Begin with the line where "connected to Cynthion." appears. Set down that line and the rest of the records below it exactly as given.

** Opening DATA LISTING block **

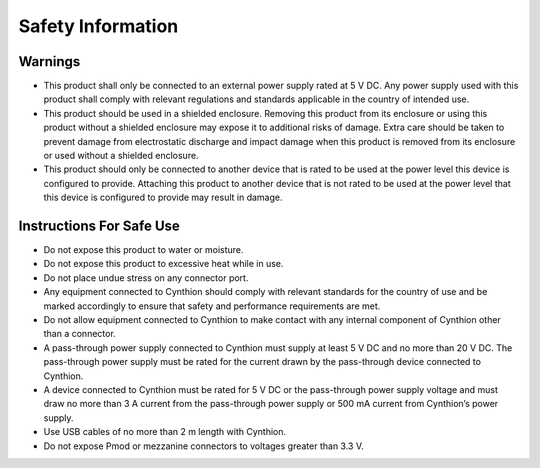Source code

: ==================
Safety Information
==================

Warnings
--------

* This product shall only be connected to an external power supply
  rated at 5 V DC. Any power supply used with this product shall
  comply with relevant regulations and standards applicable in the
  country of intended use.
* This product should be used in a shielded enclosure. Removing this
  product from its enclosure or using this product without a shielded
  enclosure may expose it to additional risks of damage. Extra care
  should be taken to prevent damage from electrostatic discharge and
  impact damage when this product is removed from its enclosure or
  used without a shielded enclosure.
* This product should only be connected to another device that is
  rated to be used at the power level this device is configured to
  provide. Attaching this product to another device that is not rated
  to be used at the power level that this device is configured to
  provide may result in damage.

Instructions For Safe Use
-------------------------

* Do not expose this product to water or moisture.
* Do not expose this product to excessive heat while in use.
* Do not place undue stress on any connector port.
* Any equipment connected to Cynthion should comply with relevant
  standards for the country of use and be marked accordingly to ensure
  that safety and performance requirements are met.
* Do not allow equipment connected to Cynthion to make contact with
  any internal component of Cynthion other than a connector.
* A pass-through power supply connected to Cynthion must supply at
  least 5 V DC and no more than 20 V DC. The pass-through power supply
  must be rated for the current drawn by the pass-through device
  connected to Cynthion.
* A device connected to Cynthion must be rated for 5 V DC or the
  pass-through power supply voltage and must draw no more than 3 A
  current from the pass-through power supply or 500 mA current from
  Cynthion’s power supply.
* Use USB cables of no more than 2 m length with Cynthion.
* Do not expose Pmod or mezzanine connectors to voltages greater than
  3.3 V.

** Closing DATA LISTING block **

> RESPONSE TO THE EXERCISE
  connected to Cynthion.
* A device connected to Cynthion must be rated for 5 V DC or the
  pass-through power supply voltage and must draw no more than 3 A
  current from the pass-through power supply or 500 mA current from
  Cynthion’s power supply.
* Use USB cables of no more than 2 m length with Cynthion.
* Do not expose Pmod or mezzanine connectors to voltages greater than
  3.3 V.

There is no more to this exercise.